Police release most Iraqi deportee protesters

Police release most Iraqi deportee protesters
Iraqi refugees at Migrationsverket custody centre in Märsta, November
Swedish police said they have released 24 of the 25 people who had protested outside an asylum seeker detention centre Stockholm early Wednesday, where they were reportedly trying to stop a mass deportation to Iraq.

Police were still holding one unidentified person, but had released the other 24 shortly after removing them from the protest site, Stockholm police spokesman Ulf Göranzon told AFP.

The 25 were reportedly part of a group of between 50 and 100 protesters demonstrating outside the detention centre near Stockholm in a bid to block the deportation of up to 20 Iraqis denied asylum in Sweden.

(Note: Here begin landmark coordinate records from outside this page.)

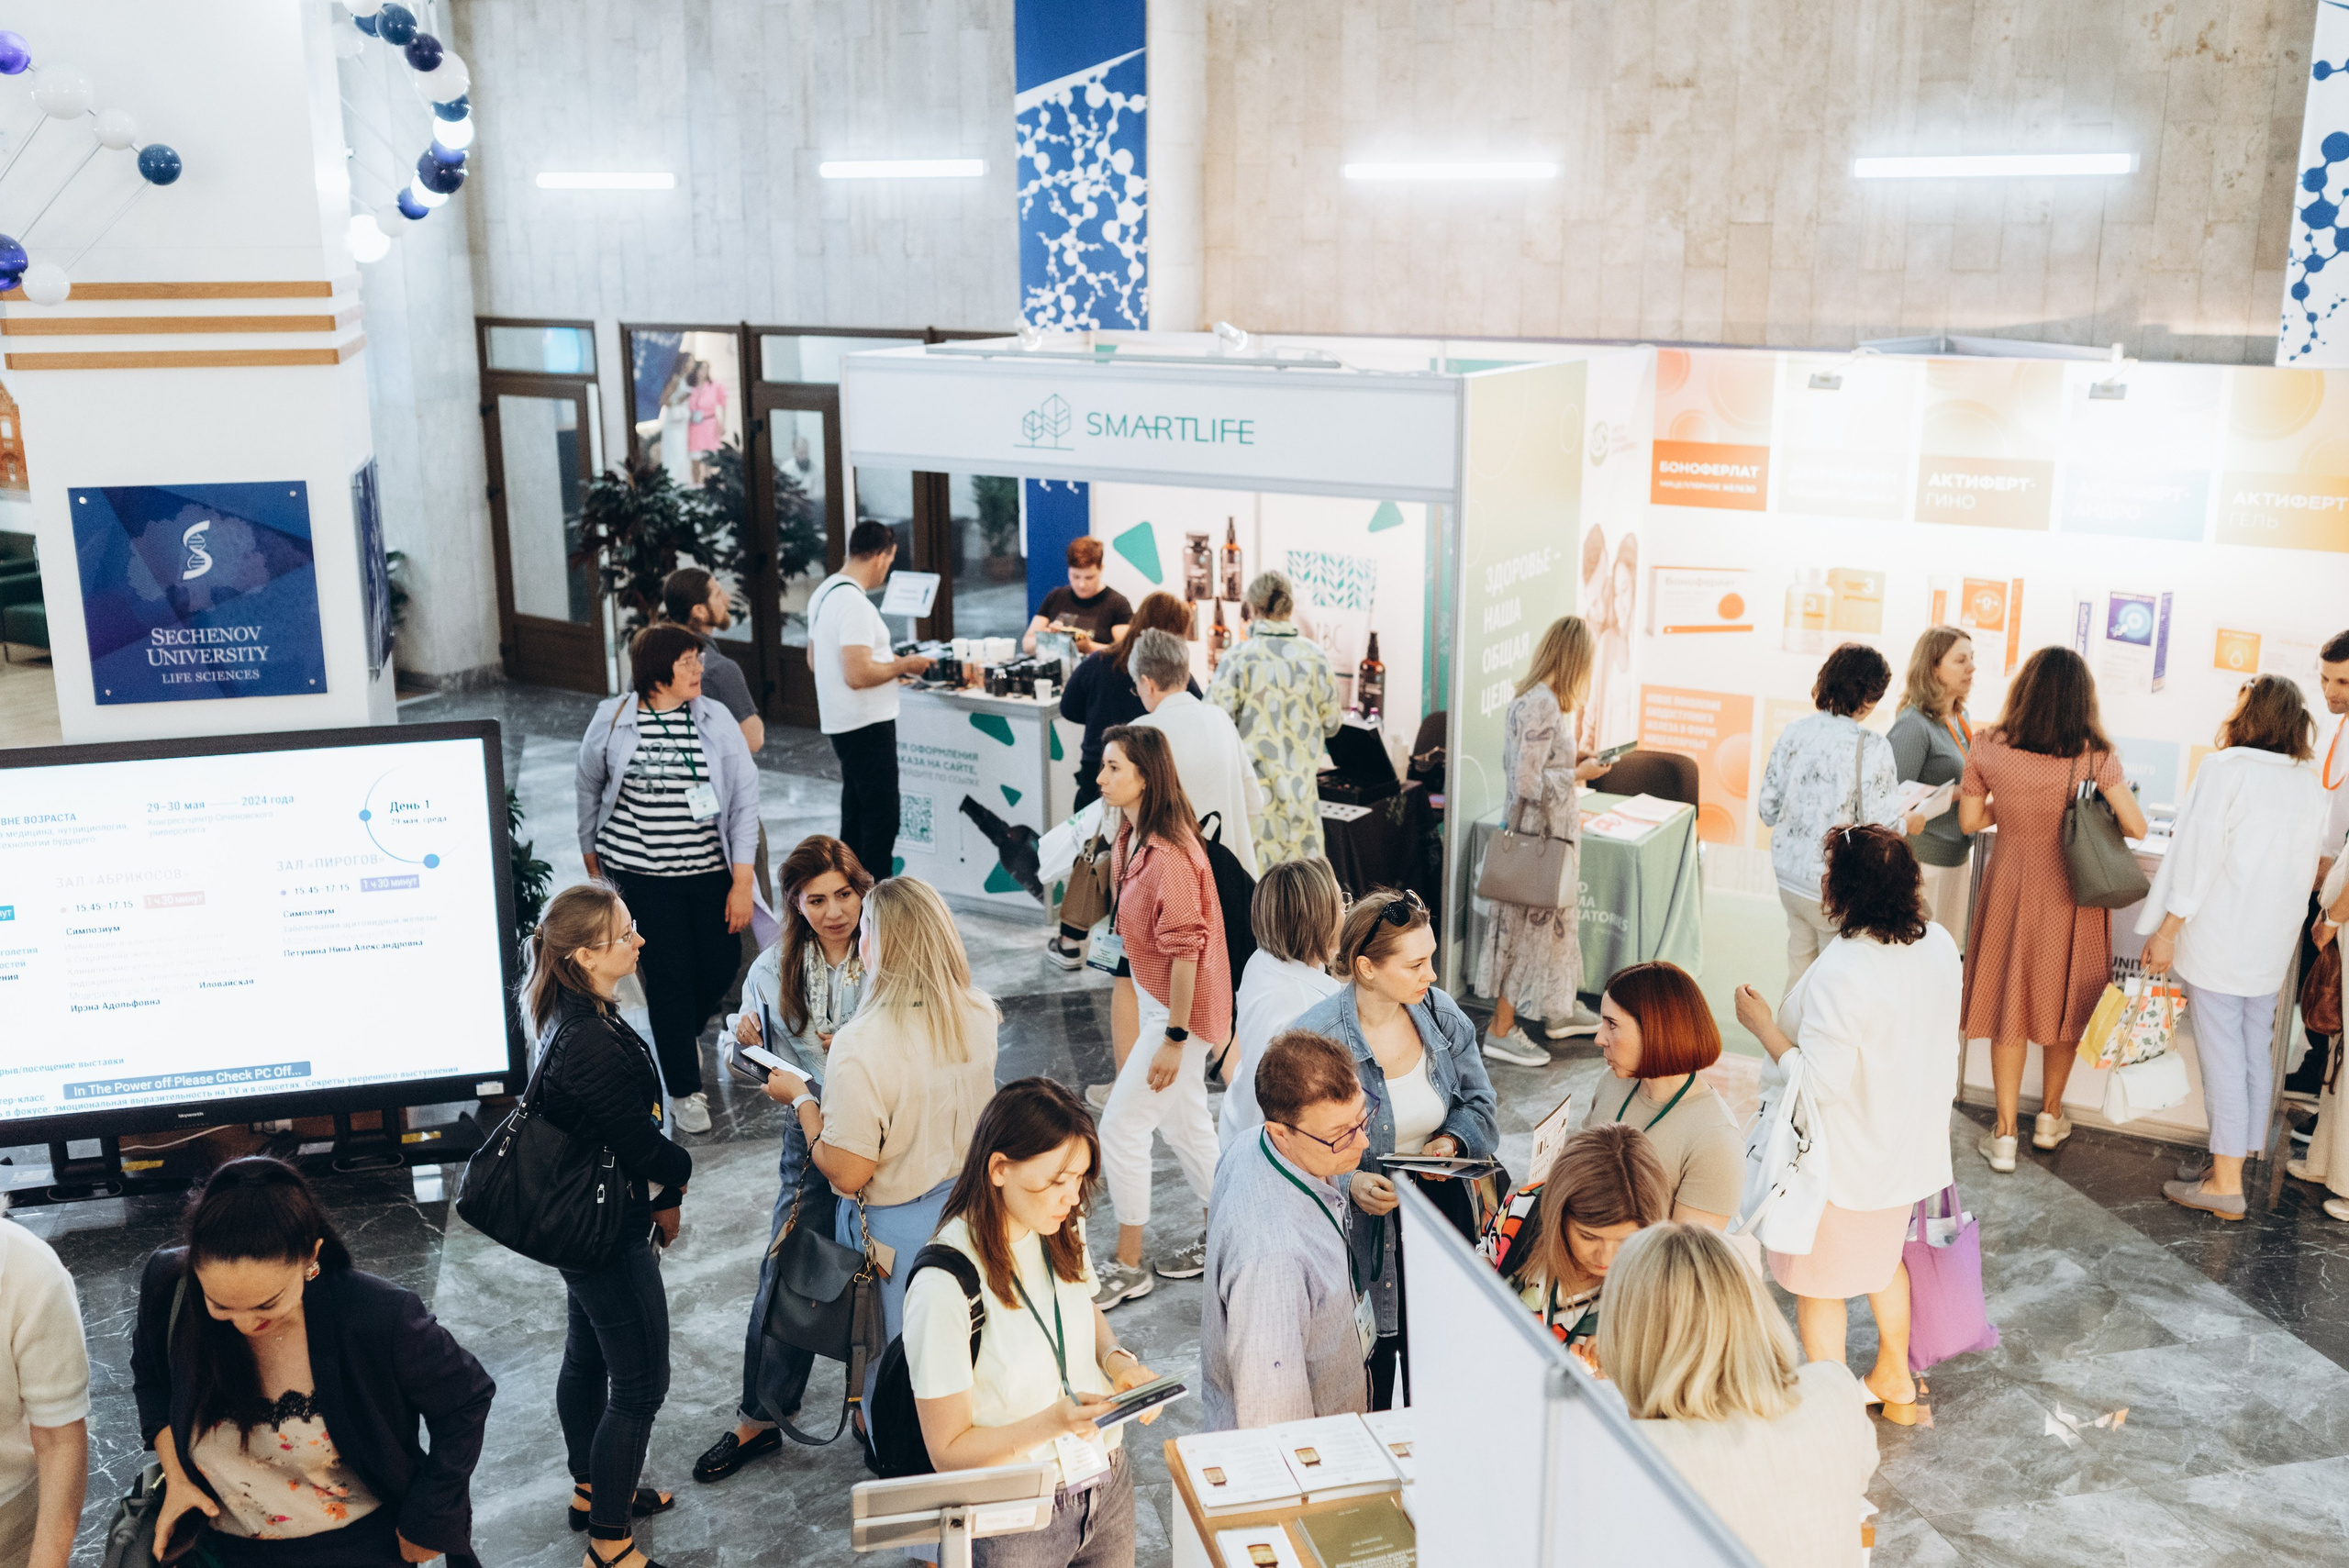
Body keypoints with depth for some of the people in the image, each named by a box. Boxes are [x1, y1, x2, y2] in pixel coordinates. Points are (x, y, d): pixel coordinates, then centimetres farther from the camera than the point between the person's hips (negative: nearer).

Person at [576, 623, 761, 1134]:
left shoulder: (715, 719, -4)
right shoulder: (612, 719, -4)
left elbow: (745, 799, -4)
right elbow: (590, 787, 12)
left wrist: (742, 882, -8)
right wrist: (591, 855, 18)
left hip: (709, 870, 2)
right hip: (641, 871, -2)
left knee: (721, 962, 6)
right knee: (669, 972, -1)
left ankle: (684, 1030, 40)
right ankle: (685, 1088, 14)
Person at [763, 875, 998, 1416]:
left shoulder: (863, 1046, -30)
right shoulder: (980, 1013, -10)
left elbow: (847, 1173, -24)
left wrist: (801, 1099, -10)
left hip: (894, 1228, -6)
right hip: (967, 1203, 6)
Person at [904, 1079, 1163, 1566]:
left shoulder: (1062, 1228, -6)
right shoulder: (944, 1285, -27)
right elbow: (949, 1452, -19)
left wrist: (1116, 1358, -6)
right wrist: (1053, 1422, -33)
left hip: (1107, 1485, 6)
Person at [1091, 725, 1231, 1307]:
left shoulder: (1169, 853, -26)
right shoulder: (1132, 837, 3)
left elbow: (1185, 949, -24)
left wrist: (1173, 1038, -20)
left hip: (1179, 1010, -9)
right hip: (1157, 1002, 9)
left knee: (1120, 1128, -2)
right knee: (1184, 1124, 19)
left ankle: (1129, 1267, 12)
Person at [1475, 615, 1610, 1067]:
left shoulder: (1537, 699, 7)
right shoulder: (1543, 705, -24)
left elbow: (1529, 768, 16)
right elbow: (1528, 782, -26)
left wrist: (1574, 767, 15)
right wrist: (1578, 775, -15)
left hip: (1549, 830, 10)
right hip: (1538, 834, -10)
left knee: (1557, 919, 21)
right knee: (1531, 924, -1)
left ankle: (1560, 1010, 36)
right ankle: (1501, 1032, 8)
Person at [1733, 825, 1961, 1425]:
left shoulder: (1839, 974, -32)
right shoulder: (1939, 945, -7)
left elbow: (1821, 1083, -28)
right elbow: (1941, 1041, 6)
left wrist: (1762, 1024, -18)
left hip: (1843, 1160, -8)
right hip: (1909, 1144, 8)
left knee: (1820, 1283, 12)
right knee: (1883, 1255, 30)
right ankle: (1895, 1382, 46)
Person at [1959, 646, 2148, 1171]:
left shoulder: (1987, 748, -11)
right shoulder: (2094, 756, -15)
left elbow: (1969, 821, -1)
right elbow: (2136, 828, -12)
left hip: (2010, 888, 0)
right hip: (2071, 891, 0)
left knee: (2008, 1006, 11)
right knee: (2065, 1004, 19)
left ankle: (2005, 1134, 15)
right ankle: (2050, 1117, 35)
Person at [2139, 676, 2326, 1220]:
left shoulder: (2226, 767, -13)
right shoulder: (2309, 785, 6)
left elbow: (2199, 852, -16)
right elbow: (2307, 865, 12)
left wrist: (2167, 930, -12)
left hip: (2219, 941, -6)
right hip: (2271, 944, 6)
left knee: (2222, 1058, -2)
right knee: (2256, 1055, 12)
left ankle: (2225, 1184, 2)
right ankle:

The Swedish section of Amnesty International, which has asked Immigration Minister Tobias Billström to halt the return of Iraqis, said some 14 people would be sent back Wednesday, while tabloid Aftonbladet said 20 Iraqis would be on the plane. Swedish border police refused to say if the deportation had taken place.

Wednesday’s arrests came a day after some 70 people were detained after demonstrating outside offices of the Swedish National Migration Board (Migrationsverket) near the southwestern city of Gothenburg and amid rising criticism of the deportations.

In addition to Amnesty, the Christian Council of Sweden has called for a suspension of deportations to Iraq, especially of members of ethnic or religious minority groups in that country.

The United Nation’s refugee agency, UNHCR, on Tuesday expressed strong concern at reports that Sweden planned to send 25 Iraqis back to Baghdad despite repeated warnings that conditions are unsafe there.

The agency has over the past year repeatedly cautioned the UK and several Nordic nations not to send Iraqis back to central parts of Iraq because of persistent violence.

Swedish immigration authorities ruled in 2007 that “there is no armed conflict in Iraq” and that it was therefore acceptable to return Iraqi citizens to their country. The ruling meant that Iraqis were no longer automatically granted asylum.

Tens of thousands of Iraqis have fled the war in their country to resettle in Sweden, with official statistics showing 117,900 people born in Iraq lived in the Scandinavian country in 2009, up from 49,400 in 2000.